> ТЕКСТ ДЛЯ ИЗУЧЕНИЯ
:::::

Во второй половине 1830-х гг. во флигеле при доме на Девичьем поле некоторое время действовала (на средства хозяина) т.н. «Погодинская школа» — пансион на 10 учеников, в котором, в частности, обучался 17-летний Афанасий Фет. «Продовольственной частью» школы заведовала мать Погодина Аграфена Михайловна.

При Погодине в доме находились его богатая библиотека и т.н. «древлехранилище» из 17 отделов — коллекция древнерусских грамот, старинных рукописей, судебных актов, старопечатных книг, автографов** знаменитых исторических деятелей и писателей (в частности, Петра I, Ломоносова, Державина, Кантемира, Суворова, Румянцева, Пушкина, Гоголя), картин, икон, рисунков, портретов, бюстов, гравюр, монет, медалей, лубков, образцов оружия, предметов быта. Этот домашний музей размещался в кабинете Погодина, занимавшем целых три комнаты парадной анфилады вдоль главного фасада в первом этаже. Коллекция Погодина отражала его взгляды на исторические ценности, опережавшие время: «У нас не понимают еще, что такое памятник… — писал историк. – Бугор земли, оторванный лоскуток пергамента, обветшалая стена, заржавевший крестик, чуть видный образ – бывают часто драгоценными памятниками, кои беречь должно аки зеницу ока». Московские антиквары и торговцы стариной весьма уважали Погодина и ему первому предлагали свои редкости. Именно стараниями Погодина русской культуре было возвращено имя публициста начала XVIII столетия Ивана Посошкова – его рукопись «О скудости и богатстве» историк купил на аукционе, а затем издал.

Рукопись О скудости и богатстве

Особняк был велик даже для многочисленного семейства историка (мать, супруга Софья Ивановна, урожденная Вагнер, двое сыновей и две дочери), но не пустовал. Хозяин был гостеприимен, и на Девичье поле ездила к нему вся литературно-художественная Москва. Дом Погодина в Москве 1840-х был своеобразным клубом. «Сборища у Погодина, весьма нечастые, всегда по какому-нибудь исключительному обстоятельству, ради чтения нового, выдающегося сочинения, о котором везде кричали… чествования проезжего артиста, выезда из Москвы далеко и надолго какого-либо известного лица, — вспоминал литератор Н.В. Берг, — эти сборища имели свой особый характер, согласно тому, как и для чего устраивались. Иногда это было просто запросто публичное собрание всякой интеллигенции, по подписке, обед-спектакль, где сходились лица не только разных партий и взглядов, но прямо недруги Погодина, кто его терпеть не мог, а ехал – сам не знал как – и чувствовал себя как дома, и после был очень доволен, что превозмог себя и победил предрассудки».

Надо сказать, что Погодин, активно участвовавший в идейной борьбе своей эпохи, имел и многих недругов, активно обсуждавших, например, в том числе и в печати, тему его скупости и скаредности. О ловкой покупке им дома на Девичьем поле якобы за бесценок также ходила легенда, которой, в частности, посвятили некоторое количество строк Некрасов и Герцен.

:::::

> НАБОР ЗАДАНИЙ
1. Ответьте по тексту о доме Погодина:
(а) На сколько учеников был рассчитан пансион «Погодинская школа»?
(б) Сколько комнат парадной анфилады занимал кабинет Погодина?
(в) Какую рукопись Ивана Посошкова историк купил на аукционе?
2. Пожалуйста, процитируйте из текста о доме Погодина всё, начиная со слов «Во второй половине» и вплоть до слов «Погодина Аграфена Михайловна.».
Строки ниже представляют собой отдельный материал, не связанный с текстом о доме Погодина.

(Задания по диаграммам с кратким ответом)
:::::

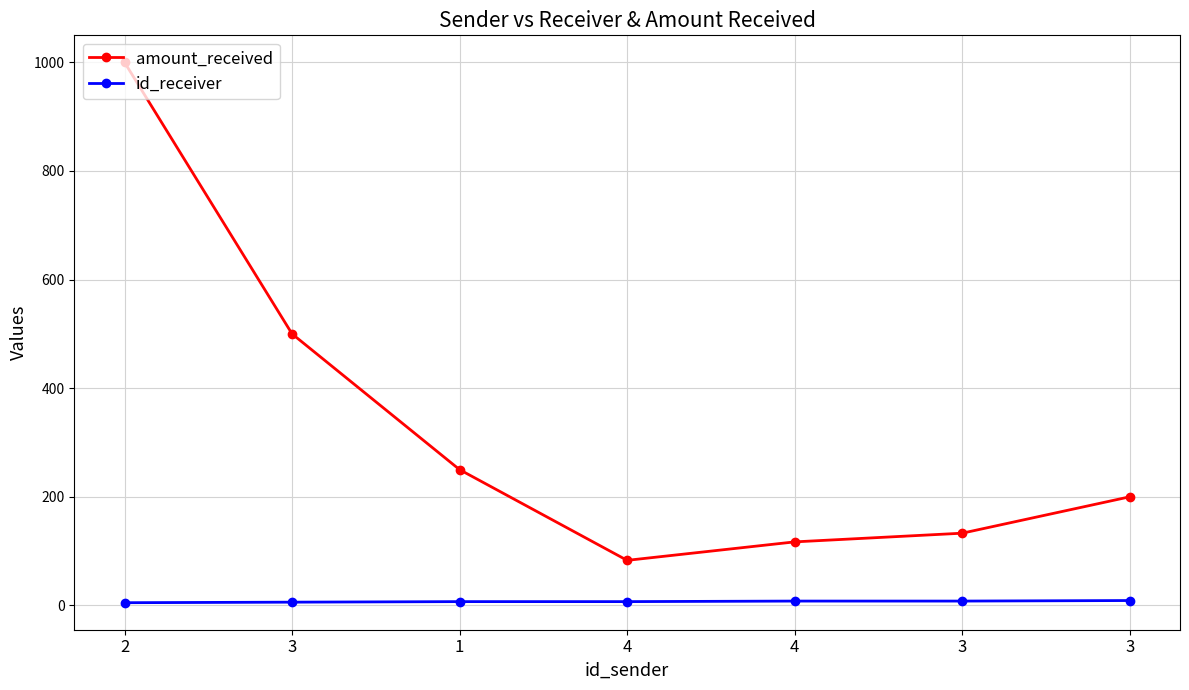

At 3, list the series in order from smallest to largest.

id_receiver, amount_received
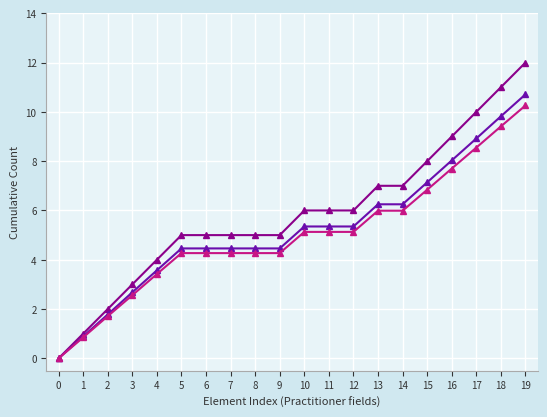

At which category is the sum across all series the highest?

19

:::::

> ОТВЕТЫ К ЗАДАНИЯМ
1.
(а) На 10 учеников.
(б) Три комнаты.
(в) «О скудости и богатстве».

2.
Во второй половине 1830-х гг. во флигеле при доме на Девичьем поле некоторое время действовала (на средства хозяина) т.н. «Погодинская школа» — пансион на 10 учеников, в котором, в частности, обучался 17-летний Афанасий Фет. «Продовольственной частью» школы заведовала мать Погодина Аграфена Михайловна.